Instructions for the task: Only lines containing "done" are wanted from the data below. Copy those lines.

(Input records Opens)

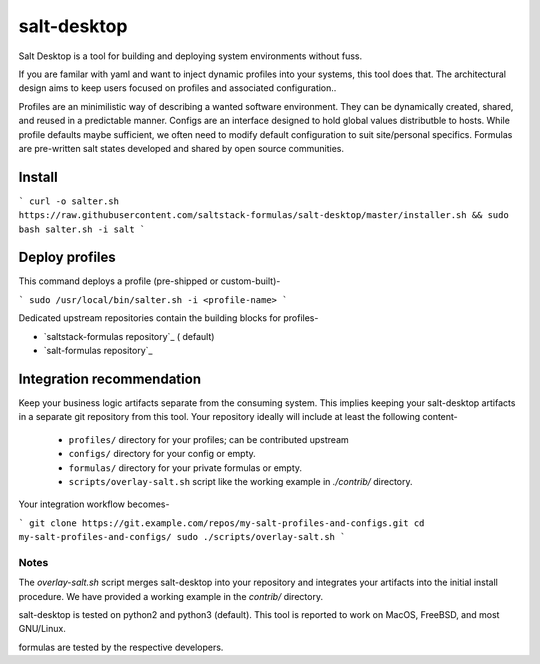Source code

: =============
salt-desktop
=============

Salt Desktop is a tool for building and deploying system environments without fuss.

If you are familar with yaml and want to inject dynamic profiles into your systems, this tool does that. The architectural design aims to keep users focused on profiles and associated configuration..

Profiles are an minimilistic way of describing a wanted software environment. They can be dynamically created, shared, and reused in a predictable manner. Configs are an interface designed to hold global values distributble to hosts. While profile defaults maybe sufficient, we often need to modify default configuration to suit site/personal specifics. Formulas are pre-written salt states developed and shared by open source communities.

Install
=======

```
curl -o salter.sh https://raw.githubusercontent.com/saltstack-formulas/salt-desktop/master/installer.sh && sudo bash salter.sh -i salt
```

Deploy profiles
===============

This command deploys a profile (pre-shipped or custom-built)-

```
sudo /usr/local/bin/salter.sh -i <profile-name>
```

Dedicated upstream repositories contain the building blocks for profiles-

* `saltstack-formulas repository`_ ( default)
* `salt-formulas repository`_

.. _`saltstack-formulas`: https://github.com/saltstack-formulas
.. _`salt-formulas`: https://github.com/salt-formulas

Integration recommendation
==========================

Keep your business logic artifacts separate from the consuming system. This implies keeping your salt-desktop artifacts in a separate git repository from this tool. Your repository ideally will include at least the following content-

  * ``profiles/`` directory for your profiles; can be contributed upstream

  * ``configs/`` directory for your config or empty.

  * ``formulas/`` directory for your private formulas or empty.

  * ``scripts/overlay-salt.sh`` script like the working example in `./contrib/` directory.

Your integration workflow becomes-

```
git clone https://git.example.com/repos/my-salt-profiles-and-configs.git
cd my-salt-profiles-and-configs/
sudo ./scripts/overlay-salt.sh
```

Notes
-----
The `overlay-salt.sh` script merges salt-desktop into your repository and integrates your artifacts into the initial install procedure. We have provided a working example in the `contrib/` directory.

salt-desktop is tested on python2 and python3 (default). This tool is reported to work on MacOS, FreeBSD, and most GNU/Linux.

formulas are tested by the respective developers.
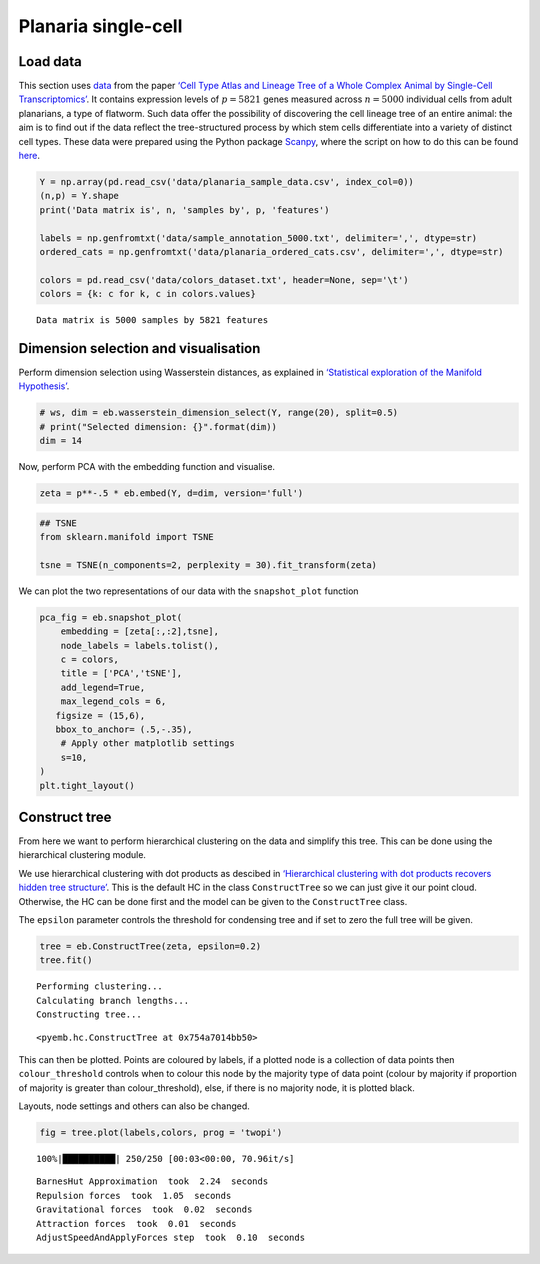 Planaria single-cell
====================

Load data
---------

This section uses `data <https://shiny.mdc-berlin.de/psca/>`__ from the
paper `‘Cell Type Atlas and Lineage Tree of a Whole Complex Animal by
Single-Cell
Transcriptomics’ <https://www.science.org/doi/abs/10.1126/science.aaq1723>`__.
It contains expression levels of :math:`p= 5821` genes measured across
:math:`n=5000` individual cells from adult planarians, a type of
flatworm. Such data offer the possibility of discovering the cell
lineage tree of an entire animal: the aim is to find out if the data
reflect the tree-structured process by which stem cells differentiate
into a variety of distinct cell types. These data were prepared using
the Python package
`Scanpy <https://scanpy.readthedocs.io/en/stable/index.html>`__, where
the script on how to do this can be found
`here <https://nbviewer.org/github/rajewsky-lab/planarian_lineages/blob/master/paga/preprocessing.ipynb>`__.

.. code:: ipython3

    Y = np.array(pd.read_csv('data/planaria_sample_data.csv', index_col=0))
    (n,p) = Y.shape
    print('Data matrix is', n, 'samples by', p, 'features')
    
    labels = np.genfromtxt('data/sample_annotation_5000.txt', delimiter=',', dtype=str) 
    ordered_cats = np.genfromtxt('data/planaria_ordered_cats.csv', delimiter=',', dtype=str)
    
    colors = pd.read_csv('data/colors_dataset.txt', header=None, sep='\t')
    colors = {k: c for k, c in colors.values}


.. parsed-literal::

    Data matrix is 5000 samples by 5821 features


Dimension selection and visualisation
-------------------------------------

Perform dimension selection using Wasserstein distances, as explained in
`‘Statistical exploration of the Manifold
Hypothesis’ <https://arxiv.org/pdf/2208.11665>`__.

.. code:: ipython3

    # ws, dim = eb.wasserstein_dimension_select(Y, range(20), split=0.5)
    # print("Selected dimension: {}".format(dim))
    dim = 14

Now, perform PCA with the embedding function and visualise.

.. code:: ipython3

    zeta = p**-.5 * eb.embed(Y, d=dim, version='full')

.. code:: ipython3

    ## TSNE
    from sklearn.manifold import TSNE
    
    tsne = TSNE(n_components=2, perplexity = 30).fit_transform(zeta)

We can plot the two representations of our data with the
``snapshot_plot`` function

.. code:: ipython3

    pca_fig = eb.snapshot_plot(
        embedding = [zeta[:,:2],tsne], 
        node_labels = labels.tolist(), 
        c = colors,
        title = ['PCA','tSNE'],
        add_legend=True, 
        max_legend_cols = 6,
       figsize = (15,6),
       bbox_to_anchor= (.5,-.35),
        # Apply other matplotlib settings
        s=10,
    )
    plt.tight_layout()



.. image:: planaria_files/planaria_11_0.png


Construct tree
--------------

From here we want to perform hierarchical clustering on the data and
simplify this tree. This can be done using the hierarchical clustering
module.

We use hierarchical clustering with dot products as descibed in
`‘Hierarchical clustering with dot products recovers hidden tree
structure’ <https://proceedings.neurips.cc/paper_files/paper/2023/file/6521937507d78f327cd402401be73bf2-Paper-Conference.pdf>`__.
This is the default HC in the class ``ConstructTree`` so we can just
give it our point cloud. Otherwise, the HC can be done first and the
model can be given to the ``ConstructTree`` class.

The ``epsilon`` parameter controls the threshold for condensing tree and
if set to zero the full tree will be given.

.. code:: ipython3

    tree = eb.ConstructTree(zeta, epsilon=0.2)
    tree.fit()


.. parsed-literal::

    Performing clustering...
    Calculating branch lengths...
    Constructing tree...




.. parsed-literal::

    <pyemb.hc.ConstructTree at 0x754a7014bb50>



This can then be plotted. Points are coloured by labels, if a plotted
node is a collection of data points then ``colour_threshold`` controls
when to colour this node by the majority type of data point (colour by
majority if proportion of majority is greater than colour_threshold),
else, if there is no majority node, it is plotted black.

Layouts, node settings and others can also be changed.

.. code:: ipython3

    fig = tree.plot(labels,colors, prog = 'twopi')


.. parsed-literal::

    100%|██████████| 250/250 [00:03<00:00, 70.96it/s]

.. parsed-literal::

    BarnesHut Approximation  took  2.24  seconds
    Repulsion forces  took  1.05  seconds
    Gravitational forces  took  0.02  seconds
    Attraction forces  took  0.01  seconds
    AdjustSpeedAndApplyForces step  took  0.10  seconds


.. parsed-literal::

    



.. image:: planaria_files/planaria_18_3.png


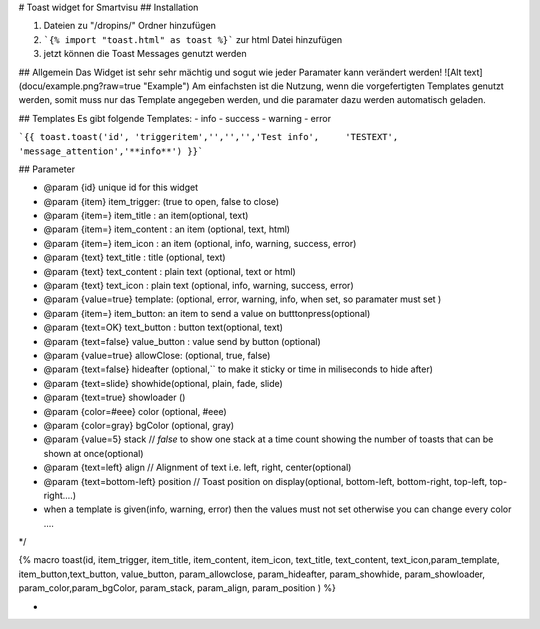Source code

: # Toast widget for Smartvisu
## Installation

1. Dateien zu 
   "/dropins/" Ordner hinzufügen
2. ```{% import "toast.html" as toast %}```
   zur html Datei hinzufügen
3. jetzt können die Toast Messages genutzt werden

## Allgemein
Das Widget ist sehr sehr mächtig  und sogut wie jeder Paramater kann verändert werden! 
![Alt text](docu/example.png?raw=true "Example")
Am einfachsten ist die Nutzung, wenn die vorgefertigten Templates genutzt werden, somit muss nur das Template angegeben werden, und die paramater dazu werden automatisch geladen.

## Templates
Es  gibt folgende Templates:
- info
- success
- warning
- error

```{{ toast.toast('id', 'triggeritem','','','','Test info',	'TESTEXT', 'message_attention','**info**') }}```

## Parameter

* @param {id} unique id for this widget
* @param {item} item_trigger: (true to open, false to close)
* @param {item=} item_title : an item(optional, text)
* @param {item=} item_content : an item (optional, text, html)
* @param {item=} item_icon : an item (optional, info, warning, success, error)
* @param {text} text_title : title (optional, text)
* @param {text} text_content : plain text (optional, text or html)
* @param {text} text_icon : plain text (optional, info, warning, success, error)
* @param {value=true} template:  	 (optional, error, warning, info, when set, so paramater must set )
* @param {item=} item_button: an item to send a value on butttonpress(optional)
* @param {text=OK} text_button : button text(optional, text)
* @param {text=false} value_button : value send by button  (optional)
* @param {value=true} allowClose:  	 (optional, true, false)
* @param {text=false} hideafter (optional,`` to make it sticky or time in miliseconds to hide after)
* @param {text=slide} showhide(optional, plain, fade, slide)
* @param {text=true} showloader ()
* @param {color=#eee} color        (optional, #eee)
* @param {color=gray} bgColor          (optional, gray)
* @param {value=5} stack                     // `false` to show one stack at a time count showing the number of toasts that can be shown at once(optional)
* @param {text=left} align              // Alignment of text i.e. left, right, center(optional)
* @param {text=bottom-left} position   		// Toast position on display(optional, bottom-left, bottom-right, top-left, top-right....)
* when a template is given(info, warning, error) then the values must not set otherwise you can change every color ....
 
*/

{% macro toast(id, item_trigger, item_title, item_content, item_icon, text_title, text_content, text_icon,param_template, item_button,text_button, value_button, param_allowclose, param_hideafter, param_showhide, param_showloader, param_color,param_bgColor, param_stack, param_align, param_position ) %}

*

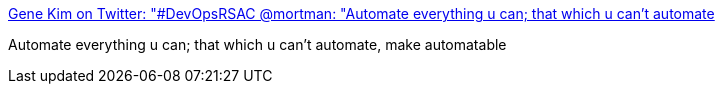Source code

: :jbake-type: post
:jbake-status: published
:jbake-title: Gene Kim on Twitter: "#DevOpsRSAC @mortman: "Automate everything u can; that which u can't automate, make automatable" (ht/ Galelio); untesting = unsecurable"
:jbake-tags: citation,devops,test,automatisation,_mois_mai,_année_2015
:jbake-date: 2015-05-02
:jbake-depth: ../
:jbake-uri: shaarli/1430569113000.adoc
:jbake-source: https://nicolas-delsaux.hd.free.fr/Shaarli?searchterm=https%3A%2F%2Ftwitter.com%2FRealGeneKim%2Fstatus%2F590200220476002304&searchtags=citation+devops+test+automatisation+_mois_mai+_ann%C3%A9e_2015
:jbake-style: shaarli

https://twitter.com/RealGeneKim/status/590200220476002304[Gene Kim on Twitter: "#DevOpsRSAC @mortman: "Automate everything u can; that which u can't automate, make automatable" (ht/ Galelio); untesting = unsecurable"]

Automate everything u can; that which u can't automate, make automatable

(Input records Closes)

Response to this exercise:
simplify this tree. This can be done using the hierarchical clustering
give it our point cloud. Otherwise, the HC can be done first and the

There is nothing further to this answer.